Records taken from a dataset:
++++

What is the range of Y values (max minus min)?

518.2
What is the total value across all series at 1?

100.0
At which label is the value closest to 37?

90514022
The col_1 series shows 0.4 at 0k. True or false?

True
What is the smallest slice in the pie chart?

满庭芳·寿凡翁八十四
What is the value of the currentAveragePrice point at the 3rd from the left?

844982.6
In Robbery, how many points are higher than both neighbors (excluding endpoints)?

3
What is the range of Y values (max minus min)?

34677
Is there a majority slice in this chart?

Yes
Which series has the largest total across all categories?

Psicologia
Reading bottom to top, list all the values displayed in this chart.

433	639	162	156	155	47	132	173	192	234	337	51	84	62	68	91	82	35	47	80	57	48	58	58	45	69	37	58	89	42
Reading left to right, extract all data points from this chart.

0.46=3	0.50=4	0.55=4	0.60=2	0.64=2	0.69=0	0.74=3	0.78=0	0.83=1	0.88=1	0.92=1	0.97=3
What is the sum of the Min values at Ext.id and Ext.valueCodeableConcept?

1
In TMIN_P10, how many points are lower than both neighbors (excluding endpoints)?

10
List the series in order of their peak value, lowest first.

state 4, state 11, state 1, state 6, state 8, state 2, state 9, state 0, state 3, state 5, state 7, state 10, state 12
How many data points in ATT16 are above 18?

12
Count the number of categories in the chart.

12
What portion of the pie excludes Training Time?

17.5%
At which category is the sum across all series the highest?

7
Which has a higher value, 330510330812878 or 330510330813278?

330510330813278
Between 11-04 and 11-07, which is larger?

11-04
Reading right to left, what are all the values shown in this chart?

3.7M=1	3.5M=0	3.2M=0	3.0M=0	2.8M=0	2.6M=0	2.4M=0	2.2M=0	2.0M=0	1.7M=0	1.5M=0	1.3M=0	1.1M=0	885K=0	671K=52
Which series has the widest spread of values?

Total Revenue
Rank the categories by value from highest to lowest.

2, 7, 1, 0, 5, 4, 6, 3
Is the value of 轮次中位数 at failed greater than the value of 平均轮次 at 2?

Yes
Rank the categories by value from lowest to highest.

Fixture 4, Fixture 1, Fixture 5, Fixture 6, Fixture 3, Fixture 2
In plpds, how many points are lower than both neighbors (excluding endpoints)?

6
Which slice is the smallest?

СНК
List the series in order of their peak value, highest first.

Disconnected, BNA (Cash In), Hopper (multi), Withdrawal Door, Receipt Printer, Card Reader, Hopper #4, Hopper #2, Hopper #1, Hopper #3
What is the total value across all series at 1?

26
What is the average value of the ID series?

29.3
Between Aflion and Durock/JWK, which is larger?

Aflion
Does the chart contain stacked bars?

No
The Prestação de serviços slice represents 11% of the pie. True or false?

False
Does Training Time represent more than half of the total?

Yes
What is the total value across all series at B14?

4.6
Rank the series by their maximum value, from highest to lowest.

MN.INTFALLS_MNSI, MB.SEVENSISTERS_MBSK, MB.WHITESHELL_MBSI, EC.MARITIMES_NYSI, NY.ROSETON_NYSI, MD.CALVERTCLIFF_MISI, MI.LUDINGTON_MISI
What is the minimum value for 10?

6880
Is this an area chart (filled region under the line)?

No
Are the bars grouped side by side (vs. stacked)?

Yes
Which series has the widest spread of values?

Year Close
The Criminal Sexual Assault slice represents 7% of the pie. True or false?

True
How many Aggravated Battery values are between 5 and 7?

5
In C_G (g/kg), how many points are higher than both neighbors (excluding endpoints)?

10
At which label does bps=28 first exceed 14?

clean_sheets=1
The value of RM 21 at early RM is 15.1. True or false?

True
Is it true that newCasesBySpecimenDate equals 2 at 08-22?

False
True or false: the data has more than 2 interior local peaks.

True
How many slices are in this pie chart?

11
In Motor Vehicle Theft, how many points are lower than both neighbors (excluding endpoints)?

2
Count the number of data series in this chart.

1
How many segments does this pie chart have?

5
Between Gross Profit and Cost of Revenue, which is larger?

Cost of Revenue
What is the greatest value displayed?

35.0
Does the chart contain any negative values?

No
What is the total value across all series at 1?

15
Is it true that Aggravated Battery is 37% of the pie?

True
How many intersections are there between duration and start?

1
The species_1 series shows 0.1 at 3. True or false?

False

++++

Pull out each line of the listing above that contains the string "Rank".

Rank the categories by value from highest to lowest.
Rank the categories by value from lowest to highest.
Rank the series by their maximum value, from highest to lowest.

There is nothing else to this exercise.